[DATA SECTION Boundary: Start]

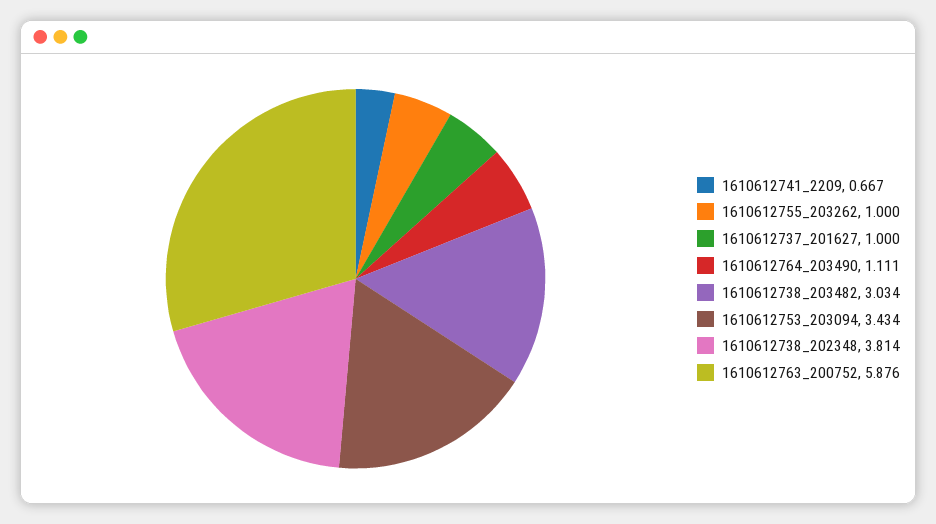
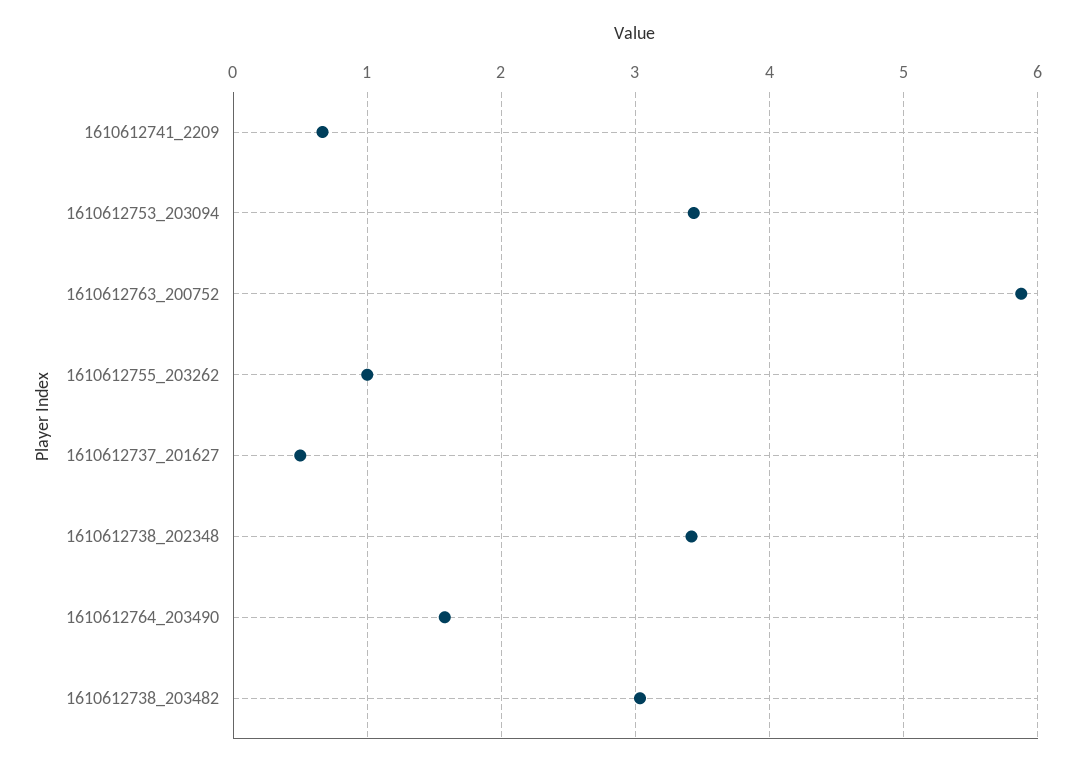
  {
    "1610612741_2209": 0.667,
    "1610612755_203262": 1,
-   "1610612737_201627": 1,
+   "1610612737_201627": 0.5,
-   "1610612764_203490": 1.111,
+   "1610612764_203490": 1.6,
    "1610612738_203482": 3.034,
    "1610612753_203094": 3.434,
-   "1610612738_202348": 3.814,
+   "1610612738_202348": 3.4,
    "1610612763_200752": 5.876
  }

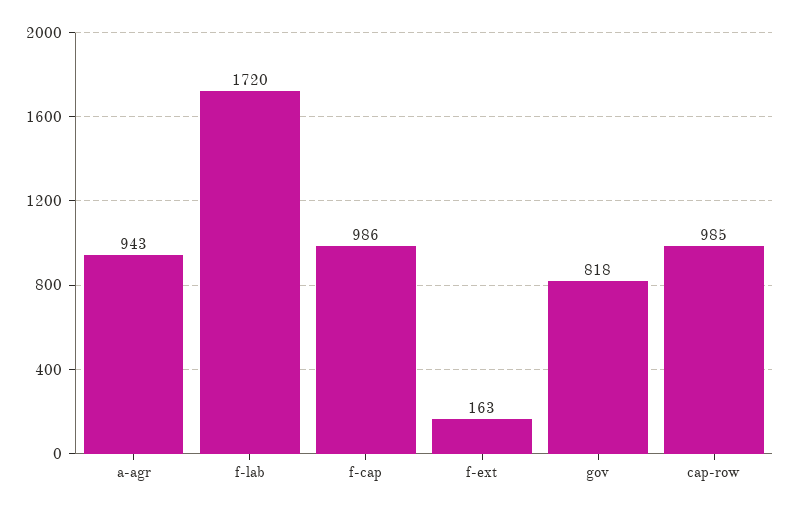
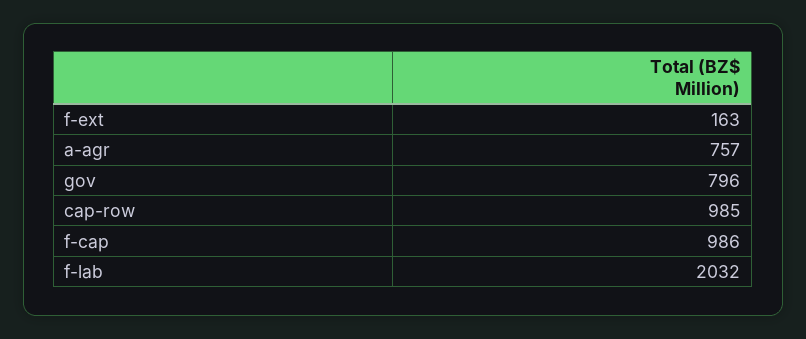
  {
-   "a-agr": 943,
+   "a-agr": 757,
-   "f-lab": 1720,
+   "f-lab": 2032,
    "f-cap": 986,
    "f-ext": 163,
-   "gov": 818,
+   "gov": 796,
    "cap-row": 985
  }

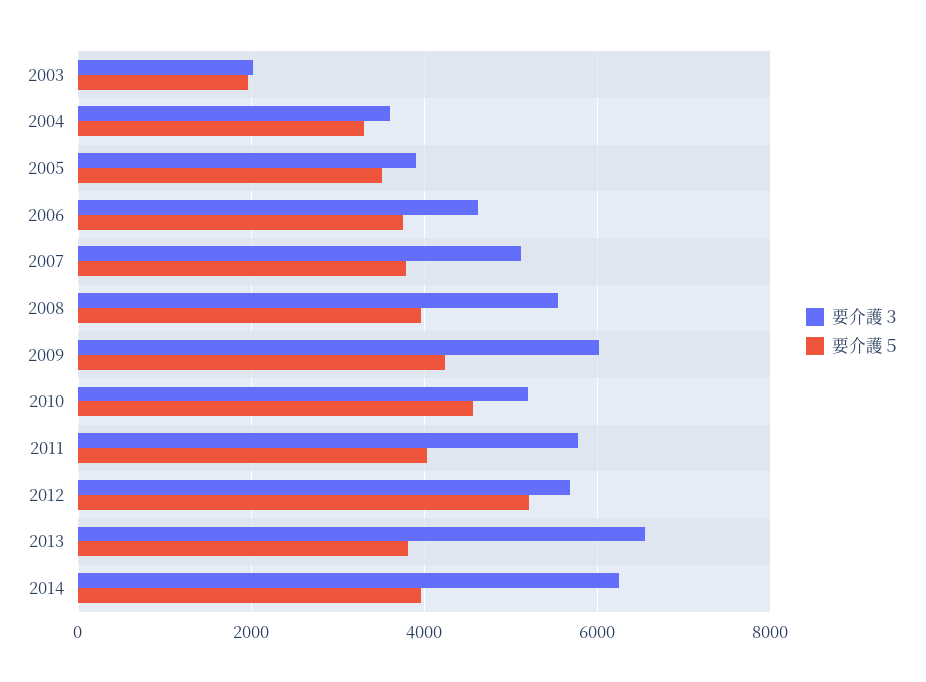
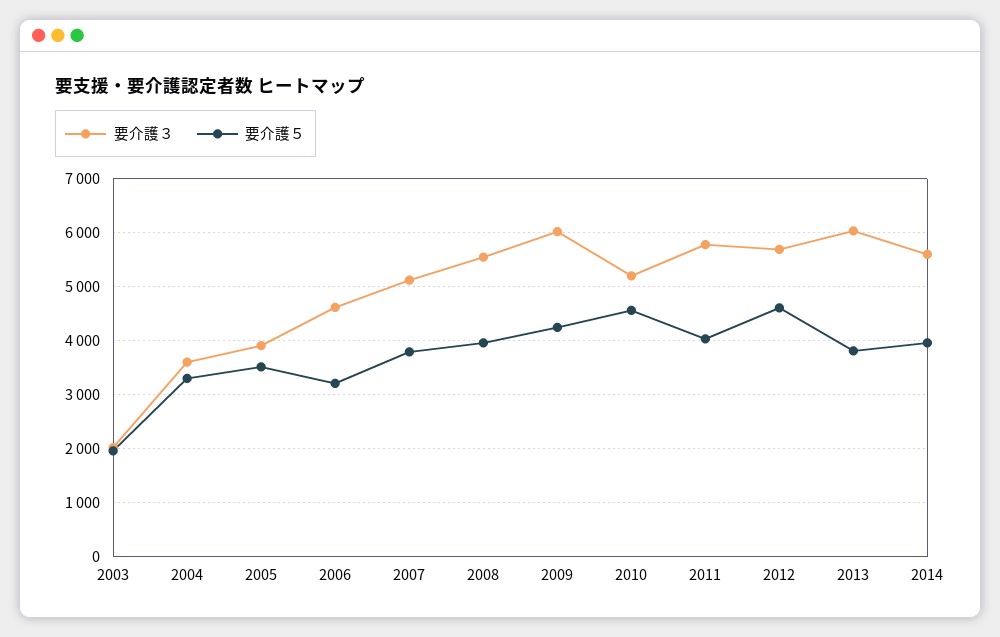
  {
    "要介護３": {
      "2003": 2000,
      "2004": 3600,
      "2005": 4000,
      "2006": 4600,
      "2007": 5200,
      "2008": 5600,
      "2009": 6000,
      "2010": 5200,
      "2011": 5800,
      "2012": 5600,
-     "2013": 6600,
+     "2013": 6000,
-     "2014": 6200
+     "2014": 5600
    },
    "要介護５": {
      "2003": 2000,
      "2004": 3400,
      "2005": 3600,
-     "2006": 3800,
+     "2006": 3200,
      "2007": 3800,
      "2008": 4000,
      "2009": 4200,
      "2010": 4600,
      "2011": 4000,
-     "2012": 5200,
+     "2012": 4600,
      "2013": 3800,
      "2014": 4000
    }
  }

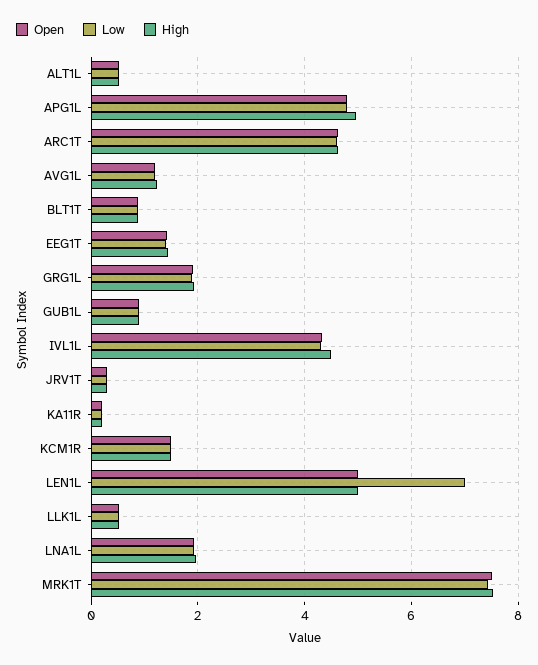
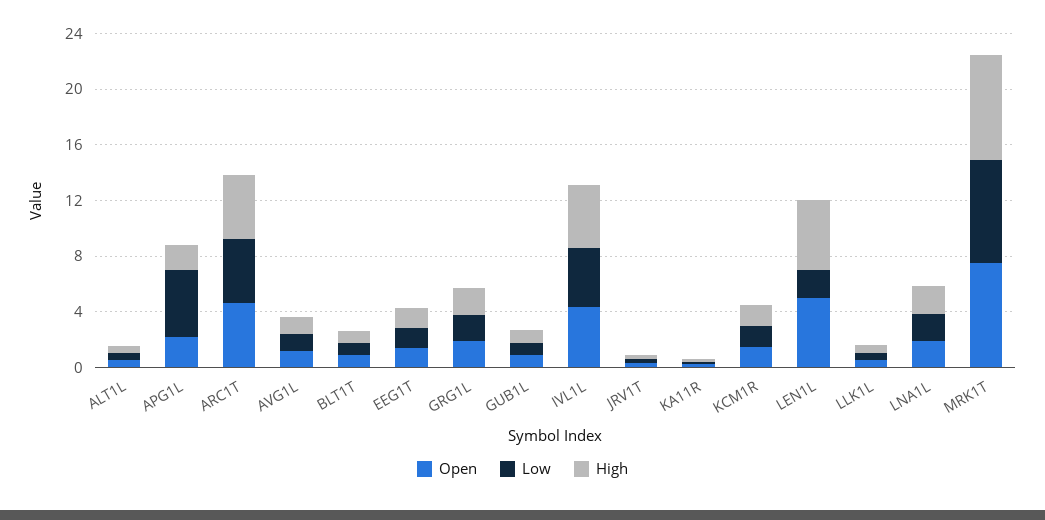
  {
    "Open": {
      "ALT1L": 0.6,
-     "APG1L": 4.8,
+     "APG1L": 2,
      "ARC1T": 4.6,
      "AVG1L": 1.2,
      "BLT1T": 0.8,
      "EEG1T": 1.4,
      "GRG1L": 2,
      "GUB1L": 0.8,
      "IVL1L": 4.4,
      "JRV1T": 0.4,
      "KA11R": 0.2,
      "KCM1R": 1.6,
      "LEN1L": 5,
      "LLK1L": 0.6,
      "LNA1L": 2,
      "MRK1T": 7.6
    },
    "Low": {
      "ALT1L": 0.6,
      "APG1L": 4.8,
      "ARC1T": 4.6,
      "AVG1L": 1.2,
      "BLT1T": 0.8,
      "EEG1T": 1.4,
      "GRG1L": 1.8,
      "GUB1L": 0.8,
      "IVL1L": 4.4,
      "JRV1T": 0.4,
      "KA11R": 0.2,
      "KCM1R": 1.6,
-     "LEN1L": 7,
+     "LEN1L": 2,
      "LLK1L": 0.6,
      "LNA1L": 2,
      "MRK1T": 7.4
    },
    "High": {
      "ALT1L": 0.6,
-     "APG1L": 5,
+     "APG1L": 2,
      "ARC1T": 4.6,
      "AVG1L": 1.2,
      "BLT1T": 0.8,
      "EEG1T": 1.4,
      "GRG1L": 2,
      "GUB1L": 1,
      "IVL1L": 4.6,
      "JRV1T": 0.4,
      "KA11R": 0.2,
      "KCM1R": 1.6,
      "LEN1L": 5,
      "LLK1L": 0.6,
      "LNA1L": 2,
      "MRK1T": 7.6
    }
  }

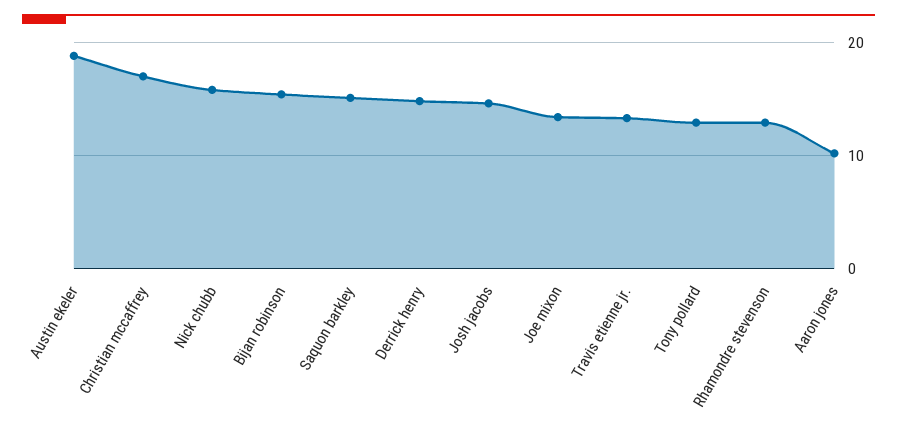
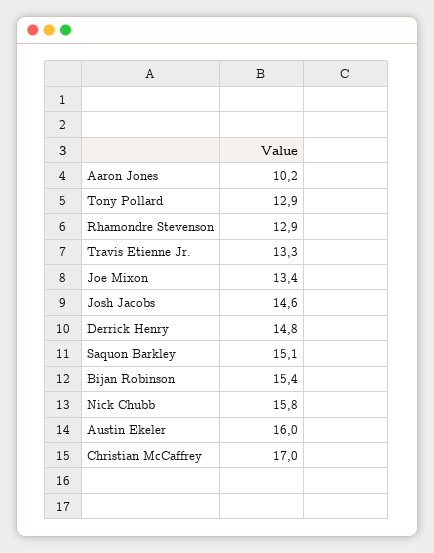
  {
-   "Austin ekeler": 19,
+   "Austin ekeler": 16,
    "Christian mccaffrey": 17,
    "Nick chubb": 15.8,
    "Bijan robinson": 15.4,
    "Saquon barkley": 15.1,
    "Derrick henry": 14.8,
    "Josh jacobs": 14.6,
    "Joe mixon": 13.4,
    "Travis etienne jr.": 13.3,
    "Tony pollard": 12.9,
    "Rhamondre stevenson": 12.9,
    "Aaron jones": 10.2
  }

[DATA SECTION Boundary: End]

WORK TO BE COMPLETED
Would you output each entry exactly and leave the pictures behind?

SOLUTION
  {
    "1610612741_2209": 0.667,
    "1610612755_203262": 1,
-   "1610612737_201627": 1,
+   "1610612737_201627": 0.5,
-   "1610612764_203490": 1.111,
+   "1610612764_203490": 1.6,
    "1610612738_203482": 3.034,
    "1610612753_203094": 3.434,
-   "1610612738_202348": 3.814,
+   "1610612738_202348": 3.4,
    "1610612763_200752": 5.876
  }

  {
-   "a-agr": 943,
+   "a-agr": 757,
-   "f-lab": 1720,
+   "f-lab": 2032,
    "f-cap": 986,
    "f-ext": 163,
-   "gov": 818,
+   "gov": 796,
    "cap-row": 985
  }

  {
    "要介護３": {
      "2003": 2000,
      "2004": 3600,
      "2005": 4000,
      "2006": 4600,
      "2007": 5200,
      "2008": 5600,
      "2009": 6000,
      "2010": 5200,
      "2011": 5800,
      "2012": 5600,
-     "2013": 6600,
+     "2013": 6000,
-     "2014": 6200
+     "2014": 5600
    },
    "要介護５": {
      "2003": 2000,
      "2004": 3400,
      "2005": 3600,
-     "2006": 3800,
+     "2006": 3200,
      "2007": 3800,
      "2008": 4000,
      "2009": 4200,
      "2010": 4600,
      "2011": 4000,
-     "2012": 5200,
+     "2012": 4600,
      "2013": 3800,
      "2014": 4000
    }
  }

  {
    "Open": {
      "ALT1L": 0.6,
-     "APG1L": 4.8,
+     "APG1L": 2,
      "ARC1T": 4.6,
      "AVG1L": 1.2,
      "BLT1T": 0.8,
      "EEG1T": 1.4,
      "GRG1L": 2,
      "GUB1L": 0.8,
      "IVL1L": 4.4,
      "JRV1T": 0.4,
      "KA11R": 0.2,
      "KCM1R": 1.6,
      "LEN1L": 5,
      "LLK1L": 0.6,
      "LNA1L": 2,
      "MRK1T": 7.6
    },
    "Low": {
      "ALT1L": 0.6,
      "APG1L": 4.8,
      "ARC1T": 4.6,
      "AVG1L": 1.2,
      "BLT1T": 0.8,
      "EEG1T": 1.4,
      "GRG1L": 1.8,
      "GUB1L": 0.8,
      "IVL1L": 4.4,
      "JRV1T": 0.4,
      "KA11R": 0.2,
      "KCM1R": 1.6,
-     "LEN1L": 7,
+     "LEN1L": 2,
      "LLK1L": 0.6,
      "LNA1L": 2,
      "MRK1T": 7.4
    },
    "High": {
      "ALT1L": 0.6,
-     "APG1L": 5,
+     "APG1L": 2,
      "ARC1T": 4.6,
      "AVG1L": 1.2,
      "BLT1T": 0.8,
      "EEG1T": 1.4,
      "GRG1L": 2,
      "GUB1L": 1,
      "IVL1L": 4.6,
      "JRV1T": 0.4,
      "KA11R": 0.2,
      "KCM1R": 1.6,
      "LEN1L": 5,
      "LLK1L": 0.6,
      "LNA1L": 2,
      "MRK1T": 7.6
    }
  }

  {
-   "Austin ekeler": 19,
+   "Austin ekeler": 16,
    "Christian mccaffrey": 17,
    "Nick chubb": 15.8,
    "Bijan robinson": 15.4,
    "Saquon barkley": 15.1,
    "Derrick henry": 14.8,
    "Josh jacobs": 14.6,
    "Joe mixon": 13.4,
    "Travis etienne jr.": 13.3,
    "Tony pollard": 12.9,
    "Rhamondre stevenson": 12.9,
    "Aaron jones": 10.2
  }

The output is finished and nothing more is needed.